Apple found itself in the middle a financial controversy two years ago as top executives of the company, including Steve Jobs, were accused of alleged illegal backdating of stock options awards.
The current lawsuit was brought on by shareholders on behalf of the company over the alleged damage the company suffered due to the controversy, with the Apple executives and board members now having made a preliminary deal to settle this issue. According to the Associated Press, insurers representing Apple’s board will pay Apple $14 million and reform part of its stock option plan with the settlement expected to get final approval on October 31, finally putting the the issue behind the company. The settlement for Apple comes at the expense of nearly $9 million in attorney fees and other expenses.
A stock option is essentially a form of non-cash payment for employees, often being executives, made up of common company stock offered by the company as an incentive to benefit both company and executive. If the executive performs well, the executive, the stockholders and the company will benefit from the increased company stock value. Options backdating is the practice of modifying the date of those issued stock options to a date back before when it was actually issued. Since stocks are valued differently at different dates, by making it seem as if the stocks were issued at a time when the value of the stocks were low, the stocks would essentially be issued at a discounted price.
While options backdating is not necessary illegal, not properly claiming that stocks were backdated is against regulations as it could mislead the company’s investors with inflated financial reports — and the practice could go against the stockholder’s wishes.

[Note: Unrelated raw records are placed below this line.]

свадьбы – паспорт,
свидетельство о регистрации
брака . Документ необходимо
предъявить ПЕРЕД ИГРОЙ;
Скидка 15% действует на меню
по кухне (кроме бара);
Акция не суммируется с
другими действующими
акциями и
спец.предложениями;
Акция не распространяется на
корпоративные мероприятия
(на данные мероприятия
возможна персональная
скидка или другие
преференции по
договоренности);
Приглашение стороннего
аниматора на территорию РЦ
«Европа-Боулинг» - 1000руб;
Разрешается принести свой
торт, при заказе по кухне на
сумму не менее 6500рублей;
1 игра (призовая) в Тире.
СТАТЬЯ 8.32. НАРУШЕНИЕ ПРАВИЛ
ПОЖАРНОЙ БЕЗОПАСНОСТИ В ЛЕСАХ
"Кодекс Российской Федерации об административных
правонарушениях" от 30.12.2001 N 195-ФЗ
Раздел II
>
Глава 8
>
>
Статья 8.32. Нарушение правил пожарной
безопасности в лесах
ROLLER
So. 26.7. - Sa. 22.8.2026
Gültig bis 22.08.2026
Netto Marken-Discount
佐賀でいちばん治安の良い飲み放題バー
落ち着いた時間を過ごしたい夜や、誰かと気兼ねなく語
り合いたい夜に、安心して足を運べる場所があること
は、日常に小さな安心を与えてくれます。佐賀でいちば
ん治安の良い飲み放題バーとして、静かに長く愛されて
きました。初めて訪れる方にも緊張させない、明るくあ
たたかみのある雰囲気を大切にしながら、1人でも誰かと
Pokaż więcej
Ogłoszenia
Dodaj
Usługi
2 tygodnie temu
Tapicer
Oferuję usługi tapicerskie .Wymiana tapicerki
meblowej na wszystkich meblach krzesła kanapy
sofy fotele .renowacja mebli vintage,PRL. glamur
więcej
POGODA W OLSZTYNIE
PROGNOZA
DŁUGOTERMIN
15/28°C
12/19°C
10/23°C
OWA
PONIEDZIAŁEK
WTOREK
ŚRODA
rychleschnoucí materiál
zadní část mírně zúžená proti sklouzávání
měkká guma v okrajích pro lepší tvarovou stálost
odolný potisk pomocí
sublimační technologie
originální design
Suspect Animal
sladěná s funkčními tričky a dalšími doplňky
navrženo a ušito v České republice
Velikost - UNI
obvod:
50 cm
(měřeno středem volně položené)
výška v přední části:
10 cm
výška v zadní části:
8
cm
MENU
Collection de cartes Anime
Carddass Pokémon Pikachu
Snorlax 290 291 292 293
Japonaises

Apple was brought under investigation for such improper practices by the Securities and Exchange Commission, and charges were laid in 2007 against Apple’s former CFO Fred Anderson and general counsel Nancy Heinen. Steve Jobs was allegedly granted 7.5 million backdated stock options in 2001, among other top company executives, yet Apple defended their visionary leader claiming that, while he was aware of or even recommended the backdating practices, he did not benefit from the practices or appreciate its accounting implications. Apple corrected the $84 million error in its reported profits and was cleared of wrong doing.